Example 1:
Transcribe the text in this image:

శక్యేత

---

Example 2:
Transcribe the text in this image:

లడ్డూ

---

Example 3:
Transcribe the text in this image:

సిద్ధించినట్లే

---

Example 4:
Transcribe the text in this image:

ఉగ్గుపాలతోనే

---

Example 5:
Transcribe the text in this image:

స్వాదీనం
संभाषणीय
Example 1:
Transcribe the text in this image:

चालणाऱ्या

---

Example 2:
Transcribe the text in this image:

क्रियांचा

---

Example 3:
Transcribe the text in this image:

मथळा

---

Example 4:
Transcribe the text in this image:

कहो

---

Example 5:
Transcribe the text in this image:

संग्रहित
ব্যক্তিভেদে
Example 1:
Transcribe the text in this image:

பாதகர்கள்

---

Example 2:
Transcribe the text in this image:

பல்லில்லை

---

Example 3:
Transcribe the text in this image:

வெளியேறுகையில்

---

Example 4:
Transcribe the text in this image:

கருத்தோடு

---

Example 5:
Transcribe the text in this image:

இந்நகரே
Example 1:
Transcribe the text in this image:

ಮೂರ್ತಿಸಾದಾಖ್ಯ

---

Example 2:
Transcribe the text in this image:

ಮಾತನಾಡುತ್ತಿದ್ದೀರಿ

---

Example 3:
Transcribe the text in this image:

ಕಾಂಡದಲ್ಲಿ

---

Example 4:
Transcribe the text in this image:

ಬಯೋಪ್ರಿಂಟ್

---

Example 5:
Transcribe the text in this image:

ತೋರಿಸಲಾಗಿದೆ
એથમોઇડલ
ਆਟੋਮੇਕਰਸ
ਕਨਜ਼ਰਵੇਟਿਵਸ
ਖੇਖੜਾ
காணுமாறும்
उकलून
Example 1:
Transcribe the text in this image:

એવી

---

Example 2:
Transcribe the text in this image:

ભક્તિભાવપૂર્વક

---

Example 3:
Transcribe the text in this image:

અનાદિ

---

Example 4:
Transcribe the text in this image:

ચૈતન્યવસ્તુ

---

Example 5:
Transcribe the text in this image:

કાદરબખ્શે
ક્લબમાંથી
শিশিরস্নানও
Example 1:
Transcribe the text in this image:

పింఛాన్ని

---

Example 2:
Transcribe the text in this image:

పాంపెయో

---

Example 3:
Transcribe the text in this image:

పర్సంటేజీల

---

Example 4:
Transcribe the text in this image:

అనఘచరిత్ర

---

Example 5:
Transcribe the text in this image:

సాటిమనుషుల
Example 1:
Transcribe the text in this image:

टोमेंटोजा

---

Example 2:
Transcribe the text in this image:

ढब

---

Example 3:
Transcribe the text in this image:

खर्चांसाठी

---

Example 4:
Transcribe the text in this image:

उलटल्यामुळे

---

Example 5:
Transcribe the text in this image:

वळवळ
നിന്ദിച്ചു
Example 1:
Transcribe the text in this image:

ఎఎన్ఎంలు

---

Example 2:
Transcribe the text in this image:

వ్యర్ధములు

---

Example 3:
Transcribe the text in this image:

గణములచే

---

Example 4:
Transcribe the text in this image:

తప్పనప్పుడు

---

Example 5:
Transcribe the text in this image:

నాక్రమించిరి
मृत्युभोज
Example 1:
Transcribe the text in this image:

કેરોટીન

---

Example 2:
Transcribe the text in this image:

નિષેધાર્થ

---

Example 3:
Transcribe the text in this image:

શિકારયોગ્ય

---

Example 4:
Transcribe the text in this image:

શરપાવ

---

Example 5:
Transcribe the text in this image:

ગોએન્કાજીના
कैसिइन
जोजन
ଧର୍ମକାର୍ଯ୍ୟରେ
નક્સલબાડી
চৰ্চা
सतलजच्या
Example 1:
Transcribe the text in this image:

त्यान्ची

+===+

▶ _STATED TASK_:
Duplicate every line of the data above, keeping each character unchanged.

▶ _RESULT OF THIS EXERCISE_:
Example 1:
Transcribe the text in this image:

శక్యేత

---

Example 2:
Transcribe the text in this image:

లడ్డూ

---

Example 3:
Transcribe the text in this image:

సిద్ధించినట్లే

---

Example 4:
Transcribe the text in this image:

ఉగ్గుపాలతోనే

---

Example 5:
Transcribe the text in this image:

స్వాదీనం
संभाषणीय
Example 1:
Transcribe the text in this image:

चालणाऱ्या

---

Example 2:
Transcribe the text in this image:

क्रियांचा

---

Example 3:
Transcribe the text in this image:

मथळा

---

Example 4:
Transcribe the text in this image:

कहो

---

Example 5:
Transcribe the text in this image:

संग्रहित
ব্যক্তিভেদে
Example 1:
Transcribe the text in this image:

பாதகர்கள்

---

Example 2:
Transcribe the text in this image:

பல்லில்லை

---

Example 3:
Transcribe the text in this image:

வெளியேறுகையில்

---

Example 4:
Transcribe the text in this image:

கருத்தோடு

---

Example 5:
Transcribe the text in this image:

இந்நகரே
Example 1:
Transcribe the text in this image:

ಮೂರ್ತಿಸಾದಾಖ್ಯ

---

Example 2:
Transcribe the text in this image:

ಮಾತನಾಡುತ್ತಿದ್ದೀರಿ

---

Example 3:
Transcribe the text in this image:

ಕಾಂಡದಲ್ಲಿ

---

Example 4:
Transcribe the text in this image:

ಬಯೋಪ್ರಿಂಟ್

---

Example 5:
Transcribe the text in this image:

ತೋರಿಸಲಾಗಿದೆ
એથમોઇડલ
ਆਟੋਮੇਕਰਸ
ਕਨਜ਼ਰਵੇਟਿਵਸ
ਖੇਖੜਾ
காணுமாறும்
उकलून
Example 1:
Transcribe the text in this image:

એવી

---

Example 2:
Transcribe the text in this image:

ભક્તિભાવપૂર્વક

---

Example 3:
Transcribe the text in this image:

અનાદિ

---

Example 4:
Transcribe the text in this image:

ચૈતન્યવસ્તુ

---

Example 5:
Transcribe the text in this image:

કાદરબખ્શે
ક્લબમાંથી
শিশিরস্নানও
Example 1:
Transcribe the text in this image:

పింఛాన్ని

---

Example 2:
Transcribe the text in this image:

పాంపెయో

---

Example 3:
Transcribe the text in this image:

పర్సంటేజీల

---

Example 4:
Transcribe the text in this image:

అనఘచరిత్ర

---

Example 5:
Transcribe the text in this image:

సాటిమనుషుల
Example 1:
Transcribe the text in this image:

टोमेंटोजा

---

Example 2:
Transcribe the text in this image:

ढब

---

Example 3:
Transcribe the text in this image:

खर्चांसाठी

---

Example 4:
Transcribe the text in this image:

उलटल्यामुळे

---

Example 5:
Transcribe the text in this image:

वळवळ
നിന്ദിച്ചു
Example 1:
Transcribe the text in this image:

ఎఎన్ఎంలు

---

Example 2:
Transcribe the text in this image:

వ్యర్ధములు

---

Example 3:
Transcribe the text in this image:

గణములచే

---

Example 4:
Transcribe the text in this image:

తప్పనప్పుడు

---

Example 5:
Transcribe the text in this image:

నాక్రమించిరి
मृत्युभोज
Example 1:
Transcribe the text in this image:

કેરોટીન

---

Example 2:
Transcribe the text in this image:

નિષેધાર્થ

---

Example 3:
Transcribe the text in this image:

શિકારયોગ્ય

---

Example 4:
Transcribe the text in this image:

શરપાવ

---

Example 5:
Transcribe the text in this image:

ગોએન્કાજીના
कैसिइन
जोजन
ଧର୍ମକାର୍ଯ୍ୟରେ
નક્સલબાડી
চৰ্চা
सतलजच्या
Example 1:
Transcribe the text in this image:

त्यान्ची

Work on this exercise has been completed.